Fourteen-year-old Lore (Saskia Rosendahl) will eventually have to process the reality of the Nazi regime and come to terms with the propaganda she was raised to believe. Until then, she must simply survive, not only for her own sake, but also for the sake of her four young siblings. The year is 1945. The German resistance has collapsed, and the Allied forces have divided the Motherland into four military occupation zones. Lore was initially not aware of this, nor did she understand that her parents were wanted Nazi war criminals. All she knew was that her father (Hans-Jochen Wagner) disappeared soon after evacuating his family from their home, presumably because he was arrested, and that her mother (Ursina Lardi) willingly surrendered. With no resources apart from a few trinkets, she’s now faced with the monumental task of taking her brothers and sisters on a 600-mile journey to their grandmother’s house.
Adapted from Rachel Seiffert’s novel The Dark Room, Lore is a visceral, unnerving experience that reveals one of the most fundamental truths about war, namely that everyone suffers. When you’re surrounded by death and destruction, it seems pointless to separate enemy from ally, victim from perpetrator. As Lore and her siblings travel from one location to another, scraping by with what little they have to trade, we’re struck by the fact that the country they once called home is just as destitute as they are. Boarding houses are cramped and understocked. Private homes are in shambles and all but empty, save for a few miserable souls who cling to Hitler and his world vision with a desperation that borders on insanity. Dead bodies rot in disused rooms, and we’re left to wonder if the people they once were fell victim to the Nazi regime or were disillusioned patriots that took their own lives.
Photos of Holocaust victims are seen plastered on walls – grim snapshots of nude bodies piled in mass graves. The faithful refuse to believe what they’re seeing. The pictures, they claim with defiance, have obviously been staged. Lore will be exposed to them. We know she has been programmed to be anti-semitic, and we certainly cannot expect her to instantaneously accept the photos as fact. We can, however, hope that, by looking at them, the seeds of awareness have been planted. Regardless of whether or not she believes what she sees, she seems genuinely intrigued by it.
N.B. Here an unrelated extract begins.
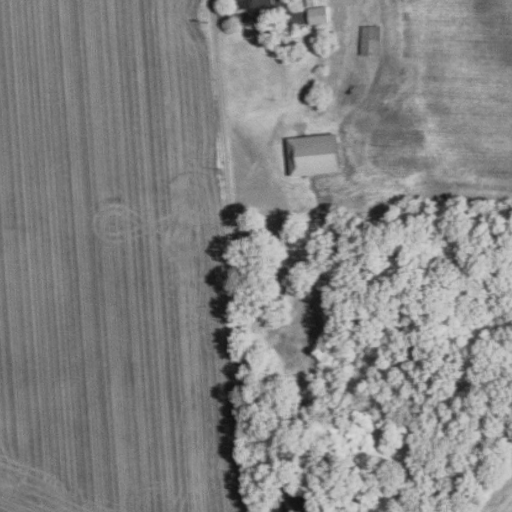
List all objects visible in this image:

She touches a recently plastered photo, which coats the tip of her finger with glue. Has this new information stuck? Has the ignorance and hatred fed to her by her parents? That will be much harder to wash away. The older glue gets, the sticker it becomes. Eventually, it dries permanently and cannot be removed.
Weeks into their journey, the siblings realize they’re being followed by a mysterious young refugee. He comes to their rescue when Lore is interrogated by an American soldier at a checkpoint; he produces papers proving that he’s a Jew who has been liberated from a concentration camp. His name is Thomas (Kai Malina). He joins the siblings as they travel through the Black Forest, although he never makes his reasons known. In fact, he doesn’t say much of anything. The younger siblings seem to like him, even though he shows no particular fondness for them. Lore, being older and more indoctrinated, often regards him with fear and hatred. It’s clear that they’re each depending on each other for survival, but when it comes to Thomas, she cannot fathom having to put her trust in someone she has been conditioned to hate.
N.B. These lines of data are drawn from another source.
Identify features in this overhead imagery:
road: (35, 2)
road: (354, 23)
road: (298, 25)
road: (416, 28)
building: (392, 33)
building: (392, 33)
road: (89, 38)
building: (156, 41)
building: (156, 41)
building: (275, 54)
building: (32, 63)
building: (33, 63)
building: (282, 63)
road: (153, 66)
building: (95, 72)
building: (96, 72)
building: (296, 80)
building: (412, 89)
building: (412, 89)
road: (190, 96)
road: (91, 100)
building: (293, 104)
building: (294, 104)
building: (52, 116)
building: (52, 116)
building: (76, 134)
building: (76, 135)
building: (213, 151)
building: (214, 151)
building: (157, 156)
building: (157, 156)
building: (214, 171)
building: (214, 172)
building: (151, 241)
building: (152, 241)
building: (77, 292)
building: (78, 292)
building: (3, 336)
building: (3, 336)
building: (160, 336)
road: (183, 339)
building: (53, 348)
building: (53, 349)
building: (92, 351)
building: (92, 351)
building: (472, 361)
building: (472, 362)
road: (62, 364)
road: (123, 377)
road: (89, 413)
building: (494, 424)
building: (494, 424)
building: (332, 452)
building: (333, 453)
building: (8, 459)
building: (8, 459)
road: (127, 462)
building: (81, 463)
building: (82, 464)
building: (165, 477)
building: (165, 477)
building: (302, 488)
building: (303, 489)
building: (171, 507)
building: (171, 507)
Paradoxically, Lore is also helplessly fascinated by Thomas, perhaps even attracted to him. There are no romantic feelings, but there is a developing sexuality. It’s primal, uncontrollable, and confusing. When she places his hand between her legs, we think back to the beginning of the film, at which point Lore covertly witnessed her father doing the same thing to her mother. We don’t know what to make of that moment between Lore and Thomas. All we know is that, through no fault of her own, her perception of sex is incredibly limited. So too was her perception of the world during the war, at which point she was one of the privileged who was taught to obey. Now that the war is over, now that she has been thrust into the world, she finds herself questioning everything, including whether or not there are any answers.
If the siblings were to reach their grandmother’s home, what could they expect to find? We’re innately drawn to and comforted by that which is familiar, as long as it stays that way. Not everything does. It’s said that one can never really go home again, and in the case of this movie that’s very much true. Although complete understanding will be a long and painful process, Lore is very much aware that everything has been irrevocably changed – her country, her family, and most of all, herself. This doesn’t make Lore a coming of age story, as that would necessitate the inclusion of an emotional awakening. The title character doesn’t experience such a thing. She experiences only hardships and tragedy, and by the end of the film, the only thing she knows for sure is that she doesn’t know much of anything anymore. Much like the Motherland, her future is uncertain.